After running a baking business on Instagram for two years, the decision to go for a degree in Dietetics and Nutrition was a cakewalk for Prarthana Pasari. But not everything is as easy as it sounds. “I’m stuck because of a limited number of choices in Kolkata for undergraduate studies in this specific course. Though JD Birla Institute (JDBI) is the only institute here to offer a competent course in Food Science, it needs the student to have Home Science as a subject in Class XII. But I didn’t have that subject in my Plus-Two course,” she said.

Prarthana Pasari

Prarthana Pasari

“I have already met the JDBI authorities and still hope to get a seat there, but also made an application to St. Xavier’s College in case anything goes amiss,” said the vexed teenager.  

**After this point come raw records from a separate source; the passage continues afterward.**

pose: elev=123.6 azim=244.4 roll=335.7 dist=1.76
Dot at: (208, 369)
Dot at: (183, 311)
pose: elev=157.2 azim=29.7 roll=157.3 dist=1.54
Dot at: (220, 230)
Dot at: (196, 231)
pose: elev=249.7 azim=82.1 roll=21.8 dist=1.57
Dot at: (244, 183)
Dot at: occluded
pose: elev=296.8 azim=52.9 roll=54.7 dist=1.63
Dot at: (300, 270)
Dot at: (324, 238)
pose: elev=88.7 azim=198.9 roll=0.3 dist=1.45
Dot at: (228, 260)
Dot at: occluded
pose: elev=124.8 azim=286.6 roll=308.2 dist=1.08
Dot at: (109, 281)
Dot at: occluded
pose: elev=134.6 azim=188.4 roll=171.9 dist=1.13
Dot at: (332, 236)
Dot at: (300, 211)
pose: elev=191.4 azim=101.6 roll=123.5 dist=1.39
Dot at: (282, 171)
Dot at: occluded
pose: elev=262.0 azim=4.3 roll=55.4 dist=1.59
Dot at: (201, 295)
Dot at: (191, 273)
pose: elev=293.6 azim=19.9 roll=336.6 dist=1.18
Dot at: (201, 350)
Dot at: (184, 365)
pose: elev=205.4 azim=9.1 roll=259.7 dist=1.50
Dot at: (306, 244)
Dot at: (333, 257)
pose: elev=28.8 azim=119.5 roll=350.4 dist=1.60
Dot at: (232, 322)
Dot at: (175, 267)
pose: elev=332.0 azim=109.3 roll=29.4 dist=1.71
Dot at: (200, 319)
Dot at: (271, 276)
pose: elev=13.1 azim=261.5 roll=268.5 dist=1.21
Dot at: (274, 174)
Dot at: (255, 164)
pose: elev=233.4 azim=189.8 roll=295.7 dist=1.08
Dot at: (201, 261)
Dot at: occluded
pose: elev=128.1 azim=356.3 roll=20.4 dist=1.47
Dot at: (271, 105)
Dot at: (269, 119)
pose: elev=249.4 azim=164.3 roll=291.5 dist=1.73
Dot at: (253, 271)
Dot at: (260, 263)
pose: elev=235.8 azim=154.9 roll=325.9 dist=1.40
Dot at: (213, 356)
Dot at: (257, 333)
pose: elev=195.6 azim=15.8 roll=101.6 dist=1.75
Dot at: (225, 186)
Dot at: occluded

Factoring in pandemic and other blues

The pandemic has been a spoilsport for these students. While Ankur admitted that the two-year pandemic hiatus had forced him to change his plans to go abroad, Pritika felt it had forced her to limit her applications by cutting down on her extracurricular activities and distracting her concentration. Shubhayam mentioned how they had to study under tremendous work pressure during the uncertain time. 

Many students said there was immense pressure due to the college entrance exams they had to write. “Almost every college has their own entrance exam. Some exams like CUET (Common University Entrance Test) have a syllabus that is heavily based on CBSE, giving students from a specific board an advantage over those from other boards. The cost of applying for each individual college’s entrance test also adds up,” said Devansh. 

Devansh Jogani

Devansh Jogani

On his part, Krish said he had considered studying in India, but his desire to study at the best institute limited him only to IITs. “To secure a seat in IITs, you need to ace the Joint Entrance Examination (JEE) Advanced. But I had focused just on my boards, so I knew I would find a better college abroad.”

Pritika Garodia

Pritika Garodia

But even getting to the best colleges is only half the battle won. Krish admitted that there were a lot of anxieties attached with new beginnings. “I may be the topper of my school, but I’ll be competing against toppers of 20 other schools at my new college. Going to a new country isn’t easy. No matter how great everything seems from afar, we are all anxious about what will happen next,” he signed off.